━━━ RECORDED INFORMATION

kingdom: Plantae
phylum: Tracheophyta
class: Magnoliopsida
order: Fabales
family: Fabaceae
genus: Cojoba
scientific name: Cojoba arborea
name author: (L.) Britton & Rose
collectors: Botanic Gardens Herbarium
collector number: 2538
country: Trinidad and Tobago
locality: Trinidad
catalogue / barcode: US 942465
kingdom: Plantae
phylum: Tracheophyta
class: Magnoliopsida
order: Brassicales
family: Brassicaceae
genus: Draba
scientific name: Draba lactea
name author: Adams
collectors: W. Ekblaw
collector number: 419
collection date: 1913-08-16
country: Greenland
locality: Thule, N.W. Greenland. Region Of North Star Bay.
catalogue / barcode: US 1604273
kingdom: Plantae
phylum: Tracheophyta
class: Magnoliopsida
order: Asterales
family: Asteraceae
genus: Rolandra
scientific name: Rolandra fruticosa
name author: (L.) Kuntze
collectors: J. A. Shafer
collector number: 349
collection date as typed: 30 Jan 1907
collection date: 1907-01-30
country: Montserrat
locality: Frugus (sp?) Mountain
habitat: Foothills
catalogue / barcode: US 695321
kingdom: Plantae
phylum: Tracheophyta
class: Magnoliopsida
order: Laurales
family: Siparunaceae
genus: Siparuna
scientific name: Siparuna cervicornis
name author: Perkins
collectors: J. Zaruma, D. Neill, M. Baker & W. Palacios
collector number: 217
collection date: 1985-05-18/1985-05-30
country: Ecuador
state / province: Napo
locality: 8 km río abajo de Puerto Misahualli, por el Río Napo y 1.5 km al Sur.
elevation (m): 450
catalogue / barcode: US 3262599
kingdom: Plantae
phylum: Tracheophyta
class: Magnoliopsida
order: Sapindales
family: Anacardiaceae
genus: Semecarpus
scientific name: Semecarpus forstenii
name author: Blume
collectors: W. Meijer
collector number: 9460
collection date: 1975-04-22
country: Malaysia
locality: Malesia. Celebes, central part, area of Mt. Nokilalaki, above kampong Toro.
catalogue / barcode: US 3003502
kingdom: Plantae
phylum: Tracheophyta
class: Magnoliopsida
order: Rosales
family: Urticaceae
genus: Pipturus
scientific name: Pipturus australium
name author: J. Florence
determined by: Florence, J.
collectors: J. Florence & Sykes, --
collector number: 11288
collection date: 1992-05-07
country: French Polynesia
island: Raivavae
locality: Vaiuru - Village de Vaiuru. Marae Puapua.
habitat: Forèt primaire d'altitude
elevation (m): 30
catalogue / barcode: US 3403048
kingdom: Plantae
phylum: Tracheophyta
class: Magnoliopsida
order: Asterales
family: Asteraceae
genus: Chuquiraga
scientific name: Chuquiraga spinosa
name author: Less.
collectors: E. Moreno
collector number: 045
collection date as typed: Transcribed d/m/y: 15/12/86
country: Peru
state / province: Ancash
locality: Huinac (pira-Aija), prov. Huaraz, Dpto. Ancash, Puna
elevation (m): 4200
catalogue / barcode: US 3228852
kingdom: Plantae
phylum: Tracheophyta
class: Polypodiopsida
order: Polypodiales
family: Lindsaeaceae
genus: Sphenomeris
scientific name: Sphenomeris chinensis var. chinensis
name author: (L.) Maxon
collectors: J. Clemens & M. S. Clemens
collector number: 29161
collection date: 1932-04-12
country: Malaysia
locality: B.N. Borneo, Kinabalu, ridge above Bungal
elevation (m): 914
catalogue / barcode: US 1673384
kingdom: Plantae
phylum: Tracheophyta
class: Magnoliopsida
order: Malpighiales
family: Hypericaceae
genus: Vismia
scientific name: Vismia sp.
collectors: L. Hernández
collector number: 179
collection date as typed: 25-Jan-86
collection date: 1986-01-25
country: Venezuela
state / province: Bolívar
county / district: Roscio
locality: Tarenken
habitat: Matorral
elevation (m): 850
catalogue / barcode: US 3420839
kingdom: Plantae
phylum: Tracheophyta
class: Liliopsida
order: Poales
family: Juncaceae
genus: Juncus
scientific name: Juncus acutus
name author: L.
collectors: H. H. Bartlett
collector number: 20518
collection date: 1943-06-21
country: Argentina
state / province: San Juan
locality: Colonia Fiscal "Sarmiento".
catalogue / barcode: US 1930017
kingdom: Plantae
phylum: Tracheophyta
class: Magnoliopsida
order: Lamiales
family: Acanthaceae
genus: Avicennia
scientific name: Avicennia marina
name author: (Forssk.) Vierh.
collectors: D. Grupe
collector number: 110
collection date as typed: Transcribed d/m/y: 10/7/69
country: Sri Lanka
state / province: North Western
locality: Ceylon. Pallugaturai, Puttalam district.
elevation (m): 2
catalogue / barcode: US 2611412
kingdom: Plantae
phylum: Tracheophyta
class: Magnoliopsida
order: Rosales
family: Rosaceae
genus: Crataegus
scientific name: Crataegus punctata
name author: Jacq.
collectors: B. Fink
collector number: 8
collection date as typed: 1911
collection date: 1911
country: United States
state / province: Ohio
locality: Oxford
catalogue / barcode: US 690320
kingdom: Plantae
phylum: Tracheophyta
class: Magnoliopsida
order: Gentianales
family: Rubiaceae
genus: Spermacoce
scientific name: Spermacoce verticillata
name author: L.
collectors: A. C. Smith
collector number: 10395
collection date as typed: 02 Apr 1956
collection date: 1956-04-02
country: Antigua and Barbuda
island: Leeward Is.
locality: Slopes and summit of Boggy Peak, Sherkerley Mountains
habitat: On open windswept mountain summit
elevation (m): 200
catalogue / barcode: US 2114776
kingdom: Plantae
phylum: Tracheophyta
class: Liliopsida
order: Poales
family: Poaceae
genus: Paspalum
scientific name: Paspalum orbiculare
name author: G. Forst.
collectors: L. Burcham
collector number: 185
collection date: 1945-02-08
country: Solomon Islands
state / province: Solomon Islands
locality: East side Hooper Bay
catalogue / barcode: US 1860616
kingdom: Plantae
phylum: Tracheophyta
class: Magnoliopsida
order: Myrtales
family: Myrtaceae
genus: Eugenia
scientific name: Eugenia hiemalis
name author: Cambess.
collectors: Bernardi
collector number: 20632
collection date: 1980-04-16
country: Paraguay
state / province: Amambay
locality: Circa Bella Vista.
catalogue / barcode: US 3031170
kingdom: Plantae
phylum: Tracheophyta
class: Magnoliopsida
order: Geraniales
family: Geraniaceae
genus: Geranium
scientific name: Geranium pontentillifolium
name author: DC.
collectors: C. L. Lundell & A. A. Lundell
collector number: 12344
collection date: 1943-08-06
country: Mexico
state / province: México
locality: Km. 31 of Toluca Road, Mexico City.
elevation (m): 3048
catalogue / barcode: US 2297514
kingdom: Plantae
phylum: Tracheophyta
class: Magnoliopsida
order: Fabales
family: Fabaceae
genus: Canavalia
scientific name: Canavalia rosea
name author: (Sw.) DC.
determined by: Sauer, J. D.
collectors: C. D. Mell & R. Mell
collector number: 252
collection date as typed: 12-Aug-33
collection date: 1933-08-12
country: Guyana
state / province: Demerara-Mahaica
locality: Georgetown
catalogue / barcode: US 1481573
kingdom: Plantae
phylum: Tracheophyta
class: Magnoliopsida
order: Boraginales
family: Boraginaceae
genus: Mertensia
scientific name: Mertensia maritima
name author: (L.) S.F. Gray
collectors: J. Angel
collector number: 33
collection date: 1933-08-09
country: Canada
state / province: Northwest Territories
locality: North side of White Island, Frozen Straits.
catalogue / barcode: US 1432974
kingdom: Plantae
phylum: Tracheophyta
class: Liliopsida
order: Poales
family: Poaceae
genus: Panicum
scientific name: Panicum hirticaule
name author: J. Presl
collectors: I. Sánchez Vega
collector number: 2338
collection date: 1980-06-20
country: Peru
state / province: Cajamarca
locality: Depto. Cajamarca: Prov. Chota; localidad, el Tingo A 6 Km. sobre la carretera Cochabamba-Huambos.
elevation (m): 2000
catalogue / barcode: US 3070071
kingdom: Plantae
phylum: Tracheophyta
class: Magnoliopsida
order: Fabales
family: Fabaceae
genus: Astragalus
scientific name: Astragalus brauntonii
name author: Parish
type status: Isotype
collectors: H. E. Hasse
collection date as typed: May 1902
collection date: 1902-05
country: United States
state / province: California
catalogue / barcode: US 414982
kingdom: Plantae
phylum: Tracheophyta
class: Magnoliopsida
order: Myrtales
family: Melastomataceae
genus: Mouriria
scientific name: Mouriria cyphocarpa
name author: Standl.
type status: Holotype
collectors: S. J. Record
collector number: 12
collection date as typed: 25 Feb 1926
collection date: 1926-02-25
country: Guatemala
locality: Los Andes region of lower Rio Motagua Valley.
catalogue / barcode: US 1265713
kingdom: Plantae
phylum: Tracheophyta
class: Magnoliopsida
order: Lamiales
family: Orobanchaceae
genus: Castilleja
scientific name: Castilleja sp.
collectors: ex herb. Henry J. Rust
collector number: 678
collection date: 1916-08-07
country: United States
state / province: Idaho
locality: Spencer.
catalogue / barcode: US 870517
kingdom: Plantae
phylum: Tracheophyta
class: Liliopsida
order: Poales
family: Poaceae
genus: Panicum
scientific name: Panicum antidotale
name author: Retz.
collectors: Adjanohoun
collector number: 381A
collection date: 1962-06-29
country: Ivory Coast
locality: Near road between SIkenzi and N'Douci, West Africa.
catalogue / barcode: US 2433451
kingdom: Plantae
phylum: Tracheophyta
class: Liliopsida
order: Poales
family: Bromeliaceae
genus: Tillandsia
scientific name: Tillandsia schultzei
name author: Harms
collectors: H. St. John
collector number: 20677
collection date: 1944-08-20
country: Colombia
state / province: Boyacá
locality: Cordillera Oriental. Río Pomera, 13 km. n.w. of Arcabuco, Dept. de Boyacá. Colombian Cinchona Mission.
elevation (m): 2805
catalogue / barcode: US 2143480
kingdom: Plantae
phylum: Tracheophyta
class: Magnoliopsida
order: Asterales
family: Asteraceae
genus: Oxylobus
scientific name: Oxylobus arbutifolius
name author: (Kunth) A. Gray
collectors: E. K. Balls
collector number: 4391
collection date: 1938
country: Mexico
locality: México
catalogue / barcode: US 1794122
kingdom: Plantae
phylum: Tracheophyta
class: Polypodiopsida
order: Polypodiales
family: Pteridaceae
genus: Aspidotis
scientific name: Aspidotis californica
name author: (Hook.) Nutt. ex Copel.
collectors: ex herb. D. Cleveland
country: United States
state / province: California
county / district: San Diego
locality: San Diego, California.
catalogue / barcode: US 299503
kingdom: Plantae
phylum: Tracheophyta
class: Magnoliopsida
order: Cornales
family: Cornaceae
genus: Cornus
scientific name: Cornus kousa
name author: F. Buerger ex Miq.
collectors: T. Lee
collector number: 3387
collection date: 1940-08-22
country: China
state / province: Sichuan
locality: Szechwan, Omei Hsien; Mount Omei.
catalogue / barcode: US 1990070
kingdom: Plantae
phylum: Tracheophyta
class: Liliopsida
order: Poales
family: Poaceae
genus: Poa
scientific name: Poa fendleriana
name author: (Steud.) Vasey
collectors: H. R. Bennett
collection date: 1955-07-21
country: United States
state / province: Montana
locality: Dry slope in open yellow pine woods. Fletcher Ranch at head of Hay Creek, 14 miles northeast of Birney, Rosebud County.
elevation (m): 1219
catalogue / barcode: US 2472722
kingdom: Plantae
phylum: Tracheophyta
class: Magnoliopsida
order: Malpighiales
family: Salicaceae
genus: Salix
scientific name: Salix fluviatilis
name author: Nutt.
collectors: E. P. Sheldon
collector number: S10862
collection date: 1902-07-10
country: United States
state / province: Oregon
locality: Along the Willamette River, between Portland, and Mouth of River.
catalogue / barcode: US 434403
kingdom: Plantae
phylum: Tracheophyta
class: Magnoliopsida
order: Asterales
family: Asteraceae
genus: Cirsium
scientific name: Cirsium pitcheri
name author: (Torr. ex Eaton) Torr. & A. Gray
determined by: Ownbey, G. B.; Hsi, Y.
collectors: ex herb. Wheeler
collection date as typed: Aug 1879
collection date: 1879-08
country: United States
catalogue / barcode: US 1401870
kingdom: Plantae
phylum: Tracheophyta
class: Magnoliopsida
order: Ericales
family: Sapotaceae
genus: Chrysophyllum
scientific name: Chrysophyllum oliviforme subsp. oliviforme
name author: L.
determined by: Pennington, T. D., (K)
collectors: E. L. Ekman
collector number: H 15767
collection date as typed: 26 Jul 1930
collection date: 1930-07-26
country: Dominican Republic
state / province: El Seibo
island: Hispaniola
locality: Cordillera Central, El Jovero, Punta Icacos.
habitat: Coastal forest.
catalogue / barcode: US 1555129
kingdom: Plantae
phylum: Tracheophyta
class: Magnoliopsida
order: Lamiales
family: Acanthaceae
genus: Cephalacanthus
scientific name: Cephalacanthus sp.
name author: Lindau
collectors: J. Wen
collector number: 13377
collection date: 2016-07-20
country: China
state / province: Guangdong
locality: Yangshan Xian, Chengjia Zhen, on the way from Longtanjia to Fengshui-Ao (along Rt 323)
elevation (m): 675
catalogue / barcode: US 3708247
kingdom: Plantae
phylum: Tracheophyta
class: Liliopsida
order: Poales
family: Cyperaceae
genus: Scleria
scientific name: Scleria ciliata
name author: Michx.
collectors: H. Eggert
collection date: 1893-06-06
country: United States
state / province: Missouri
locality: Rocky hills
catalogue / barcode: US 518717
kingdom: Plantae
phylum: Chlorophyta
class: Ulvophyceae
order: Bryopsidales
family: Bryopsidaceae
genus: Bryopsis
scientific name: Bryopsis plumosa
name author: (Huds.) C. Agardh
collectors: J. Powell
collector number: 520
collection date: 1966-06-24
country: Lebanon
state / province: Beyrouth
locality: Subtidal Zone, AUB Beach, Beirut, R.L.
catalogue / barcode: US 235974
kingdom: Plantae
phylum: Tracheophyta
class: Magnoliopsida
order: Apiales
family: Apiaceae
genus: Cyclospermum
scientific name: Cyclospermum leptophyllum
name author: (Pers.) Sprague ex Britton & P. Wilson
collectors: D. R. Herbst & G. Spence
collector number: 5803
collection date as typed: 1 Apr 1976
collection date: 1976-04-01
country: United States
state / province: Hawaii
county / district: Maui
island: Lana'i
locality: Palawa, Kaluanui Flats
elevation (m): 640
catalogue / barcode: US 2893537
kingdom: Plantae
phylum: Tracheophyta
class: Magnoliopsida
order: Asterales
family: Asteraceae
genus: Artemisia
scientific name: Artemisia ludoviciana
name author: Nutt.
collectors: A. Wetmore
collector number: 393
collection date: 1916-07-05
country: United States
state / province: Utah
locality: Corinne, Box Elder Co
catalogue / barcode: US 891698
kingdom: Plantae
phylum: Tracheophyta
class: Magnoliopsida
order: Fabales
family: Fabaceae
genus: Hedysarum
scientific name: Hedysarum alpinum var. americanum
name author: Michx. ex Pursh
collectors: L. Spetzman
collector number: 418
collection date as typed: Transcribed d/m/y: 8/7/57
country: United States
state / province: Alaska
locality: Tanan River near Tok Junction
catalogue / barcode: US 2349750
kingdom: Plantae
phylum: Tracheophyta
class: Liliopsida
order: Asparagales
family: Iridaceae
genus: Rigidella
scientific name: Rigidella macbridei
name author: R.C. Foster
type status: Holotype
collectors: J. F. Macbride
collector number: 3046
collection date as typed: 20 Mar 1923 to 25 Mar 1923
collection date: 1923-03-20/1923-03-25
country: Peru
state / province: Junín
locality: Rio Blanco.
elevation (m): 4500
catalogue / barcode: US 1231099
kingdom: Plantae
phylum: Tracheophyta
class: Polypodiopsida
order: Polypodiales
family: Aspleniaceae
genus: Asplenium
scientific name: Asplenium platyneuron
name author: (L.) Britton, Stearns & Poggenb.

━━━━━━

_REQUIREMENTS_
Extract the lines of the entries from the one containing "state / province: Junín" through the end of the entries, and repeat them exactly.

_EXERCISE OUTPUT_
state / province: Junín
locality: Rio Blanco.
elevation (m): 4500
catalogue / barcode: US 1231099
kingdom: Plantae
phylum: Tracheophyta
class: Polypodiopsida
order: Polypodiales
family: Aspleniaceae
genus: Asplenium
scientific name: Asplenium platyneuron
name author: (L.) Britton, Stearns & Poggenb.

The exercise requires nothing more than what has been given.